The European Air Traffic Controllers Union (ATCEUC), in which 14,000 members are organised, and the European Transport Workers’ Union (ETF), have been trying for a long time to negotiate a deal with the European Commission. They are not against rationalisation and savings, but are opposed to the uniform savings targets of the EU Commission.
They want to ensure that the job losses and any changes in working conditions are planned and worked out in close cooperation with the unions. Their main objective is to strengthen the role of the unions as an intermediary and consultant, and thereby secure their own positions. When they were planning a European-wide day of action by air traffic controllers in October last year, they called this off immediately after receiving a fresh offer of talks from the commission.
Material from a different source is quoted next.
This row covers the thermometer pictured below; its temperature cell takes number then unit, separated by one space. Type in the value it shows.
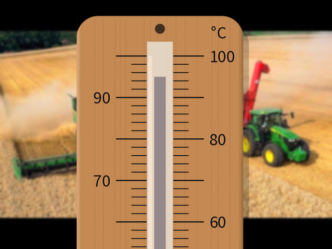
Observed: 95 °C
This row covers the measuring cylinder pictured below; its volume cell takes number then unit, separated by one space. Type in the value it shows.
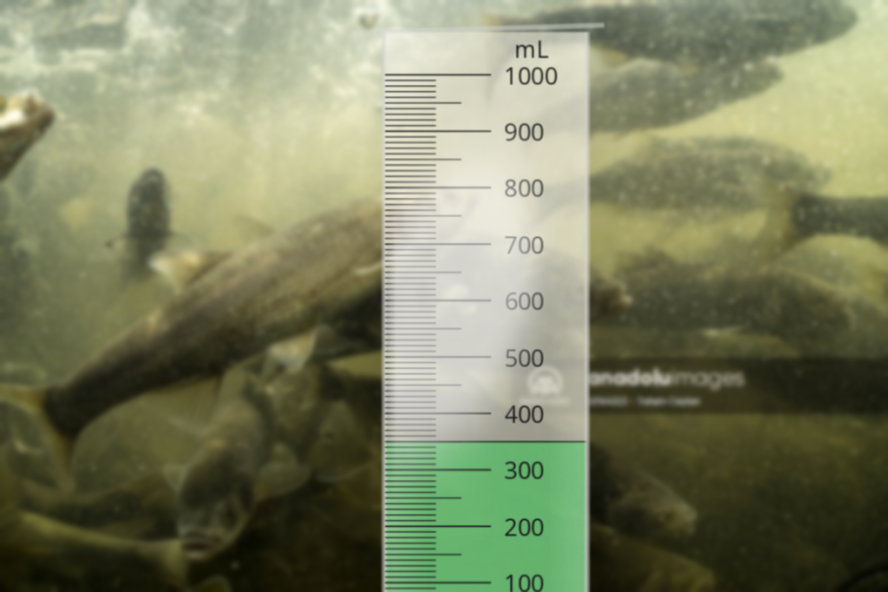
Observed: 350 mL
In Germany, GdF is also under pressure from the Grand Coalition government of the Christian Democrats (CDU/CSU) and Social Democrats (SPD). The government wants to take away the livelihoods of the so-called sector unions. The coalition agreement reached between the CDU/CSU and SPD sees a commitment to legally establish “contract bargaining unity”, which means that in an industry and in an enterprise, only the trade union with the largest membership may conduct negotiations with the companies and the employers’ associations.
This is aimed directly against the GdF and other smaller sector unions such as the Union of Train Drivers (GDL), the Flight Attendants Union (UFO) and the Marburg Federation of Doctors. With its law on contract bargaining unity, the government wants to preserve the monopoly of the large unions belonging to the German Trade Union Federation (DGB), with which it works closely.